I'm sure this has been asked and answered in other threads, but I'm still unsure of what is best for my scenario. I manage multiple FreeBSD servers and security is a big concern. Recently we started migrating servers from our own Poudriere server and to the default repo. After running a few of our servers on the quarterly repo we are seeing  packages with vulnerabilities that are not getting security fixes backported (postgresql10-server, openjpeg) and other ports where security fixes took a long time coming (curl). I'm sure I could create a PR for these ports and possibly speed up the process, but I'm asking myself whether I'm better off on latest and dealing with breakages, rather than waiting for security fixes and working around them not coming?

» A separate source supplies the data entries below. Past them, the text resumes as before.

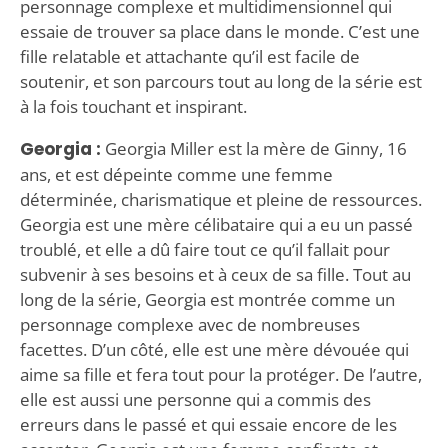
personnage complexe et multidimensionnel qui
essaie de trouver sa place dans le monde. C’est une
fille relatable et attachante qu’il est facile de
soutenir, et son parcours tout au long de la série est
à la fois touchant et inspirant.
Georgia :
Georgia Miller est la mère de Ginny, 16
ans, et est dépeinte comme une femme
déterminée, charismatique et pleine de ressources.
Georgia est une mère célibataire qui a eu un passé
troublé, et elle a dû faire tout ce qu’il fallait pour
subvenir à ses besoins et à ceux de sa fille. Tout au
long de la série, Georgia est montrée comme un
personnage complexe avec de nombreuses
facettes. D’un côté, elle est une mère dévouée qui
aime sa fille et fera tout pour la protéger. De l’autre,
elle est aussi une personne qui a commis des
erreurs dans le passé et qui essaie encore de les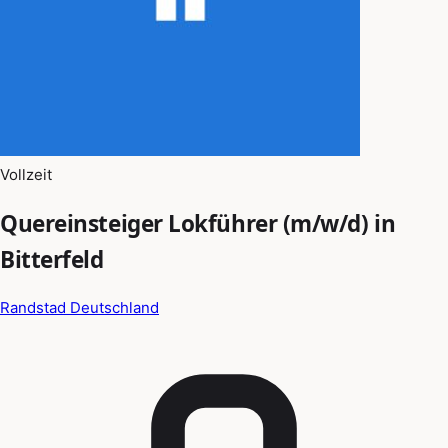
Vollzeit
Quereinsteiger Lokführer (m/w/d) in
Bitterfeld
Randstad Deutschland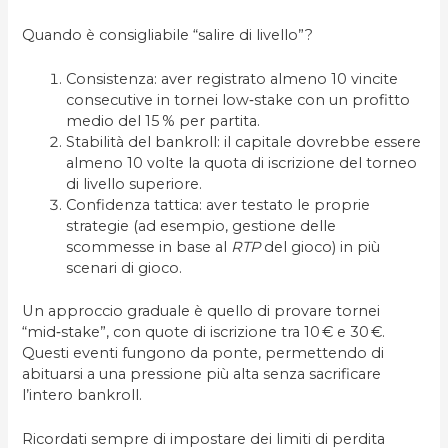
Quando è consigliabile “salire di livello”?
Consistenza: aver registrato almeno 10 vincite
consecutive in tornei low‑stake con un profitto
medio del 15 % per partita.
Stabilità del bankroll: il capitale dovrebbe essere
almeno 10 volte la quota di iscrizione del torneo
di livello superiore.
Confidenza tattica: aver testato le proprie
strategie (ad esempio, gestione delle
scommesse in base al
RTP
del gioco) in più
scenari di gioco.
Un approccio graduale è quello di provare tornei
“mid‑stake”, con quote di iscrizione tra 10 € e 30 €.
Questi eventi fungono da ponte, permettendo di
abituarsi a una pressione più alta senza sacrificare
l’intero bankroll.
Ricordati sempre di impostare dei limiti di perdita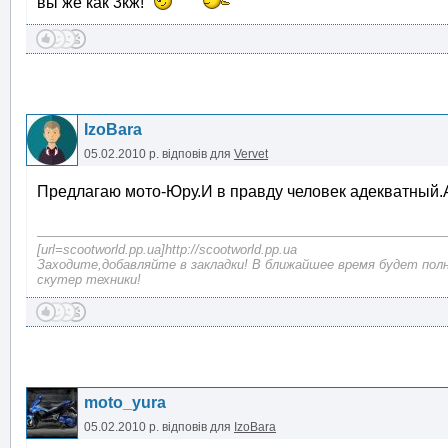
вы же как 3кж!
IzoBara
05.02.2010 р.
відповів для
Vervet
Предлагаю мото-Юру.И в правду человек адекватный.
[url=scootworld.pp.ua]http://scootworld.pp.ua
Заходите,добавляйте в закладки! В ближайшее время будет пол
скутер техники!
moto_yura
05.02.2010 р.
відповів для
IzoBara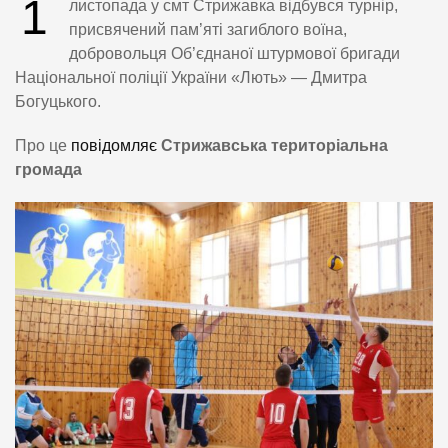
1
листопада у смт Стрижавка відбувся турнір,
присвячений пам’яті загиблого воїна,
добровольця Об’єднаної штурмової бригади
Національної поліції України «Лють» — Дмитра
Богуцького.
Про це
повідомляє
Стрижавська територіальна
громада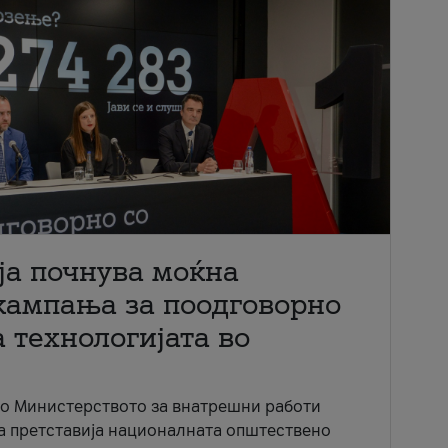
ја почнува моќна
кампања за поодговорно
 технологијата во
со Министерството за внатрешни работи
ја претставија националната општествено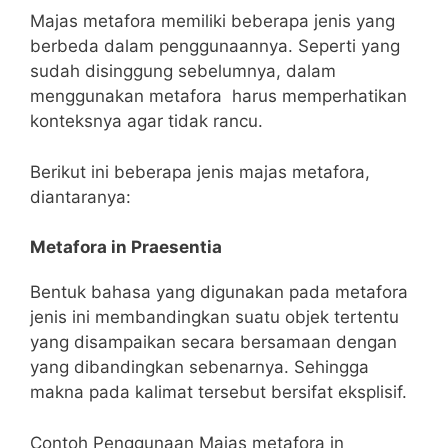
Majas metafora memiliki beberapa jenis yang
berbeda dalam penggunaannya. Seperti yang
sudah disinggung sebelumnya, dalam
menggunakan metafora harus memperhatikan
konteksnya agar tidak rancu.
Berikut ini beberapa jenis majas metafora,
diantaranya:
Metafora in Praesentia
Bentuk bahasa yang digunakan pada metafora
jenis ini membandingkan suatu objek tertentu
yang disampaikan secara bersamaan dengan
yang dibandingkan sebenarnya. Sehingga
makna pada kalimat tersebut bersifat eksplisif.
Contoh Penggunaan Majas metafora in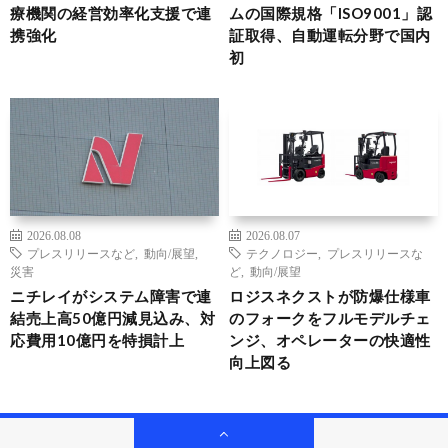
療機関の経営効率化支援で連
ムの国際規格「ISO9001」認
携強化
証取得、自動運転分野で国内
初
2026.08.08
2026.08.07
プレスリリースなど
,
動向/展望
,
テクノロジー
,
プレスリリースな
災害
ど
,
動向/展望
ニチレイがシステム障害で連
ロジスネクストが防爆仕様車
結売上高50億円減見込み、対
のフォークをフルモデルチェ
応費用10億円を特損計上
ンジ、オペレーターの快適性
向上図る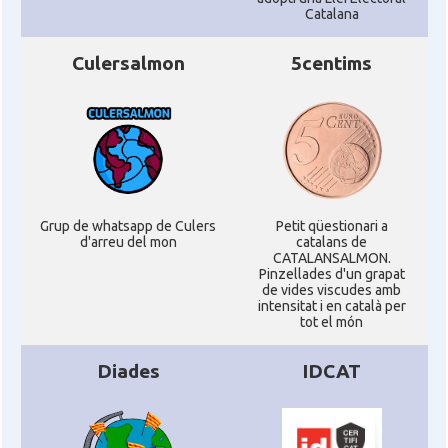
Catalana
Culersalmon
5centims
Grup de whatsapp de Culers
Petit qüestionari a
d'arreu del mon
catalans de
CATALANSALMON.
Pinzellades d'un grapat
de vides viscudes amb
intensitat i en català per
tot el món
Diades
IDCAT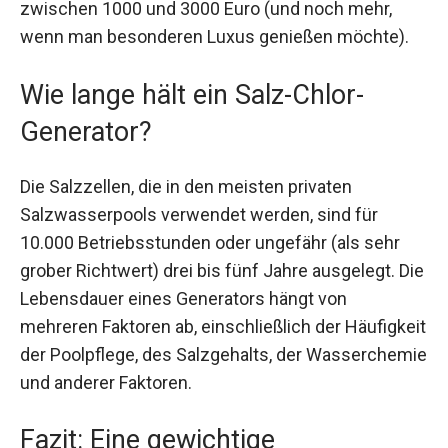
zwischen 1000 und 3000 Euro (und noch mehr,
wenn man besonderen Luxus genießen möchte).
Wie lange hält ein Salz-Chlor-
Generator?
Die Salzzellen, die in den meisten privaten
Salzwasserpools verwendet werden, sind für
10.000 Betriebsstunden oder ungefähr (als sehr
grober Richtwert) drei bis fünf Jahre ausgelegt. Die
Lebensdauer eines Generators hängt von
mehreren Faktoren ab, einschließlich der Häufigkeit
der Poolpflege, des Salzgehalts, der Wasserchemie
und anderer Faktoren.
Fazit: Eine gewichtige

I'm interested to hear what you are doing and why.


----------



## SirDice (Sep 20, 2018)

I would switch back to Poudriere actually. That way you can keep track of the latest ports but it's left up to you when and how you 'snapshot' it. So you could basically create your own quarterly type repository. Or a monthly, or weekly.


----------



## leebrown66 (Sep 21, 2018)

+1 what SirDice said.
You can patch things yourself; keep the last X repos so you can rollback and forward; update overnight; have different repos for different option sets.  

For example I have one repo for servers with conservative options without office, browser applications, while my workstation repo has all the office stuff, browsers, lots of options tuned.


----------